What is expected ::
List each line of the data in which the string "part" appears.

(Stored data entries)
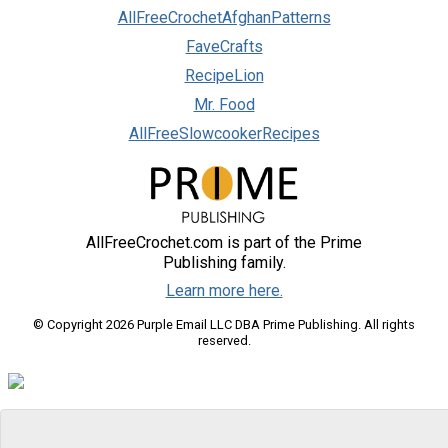
AllFreeCrochetAfghanPatterns
FaveCrafts
RecipeLion
Mr. Food
AllFreeSlowcookerRecipes
AllFreeCrochet.com is part of the Prime
Publishing family.
Learn more here.
© Copyright 2026 Purple Email LLC DBA Prime Publishing. All rights
reserved.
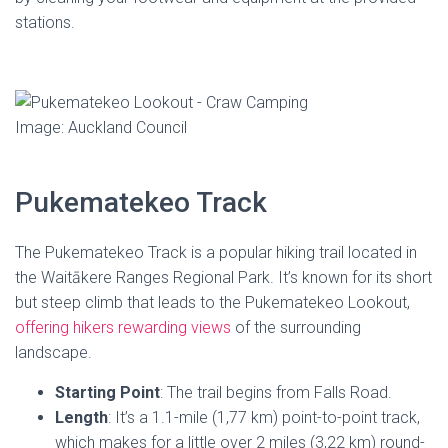
stations.
Image: Auckland Council
Pukematekeo Track
The Pukematekeo Track is a popular hiking trail located in
the Waitākere Ranges Regional Park. It’s known for its short
but steep climb that leads to the Pukematekeo Lookout,
offering hikers rewarding views
of the surrounding
landscape.
Starting Point
: The trail begins from Falls Road.
Length
: It’s a 1.1-mile (1,77 km) point-to-point track,
which makes for a little over 2 miles (3,22 km) round-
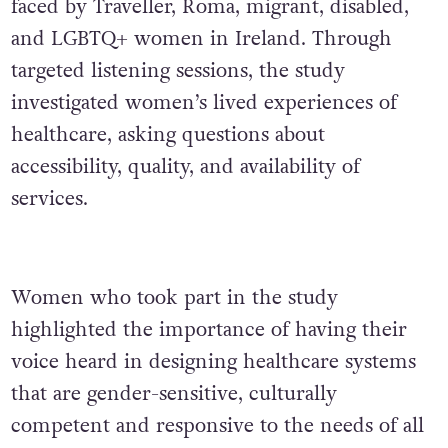
faced by Traveller, Roma, migrant, disabled,
and LGBTQ+ women in Ireland. Through
targeted listening sessions, the study
investigated women’s lived experiences of
healthcare, asking questions about
accessibility, quality, and availability of
services.
Women who took part in the study
highlighted the importance of having their
voice heard in designing healthcare systems
that are gender-sensitive, culturally
competent and responsive to the needs of all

Reply ::
AllFreeCrochet.com is part of the Prime
Women who took part in the study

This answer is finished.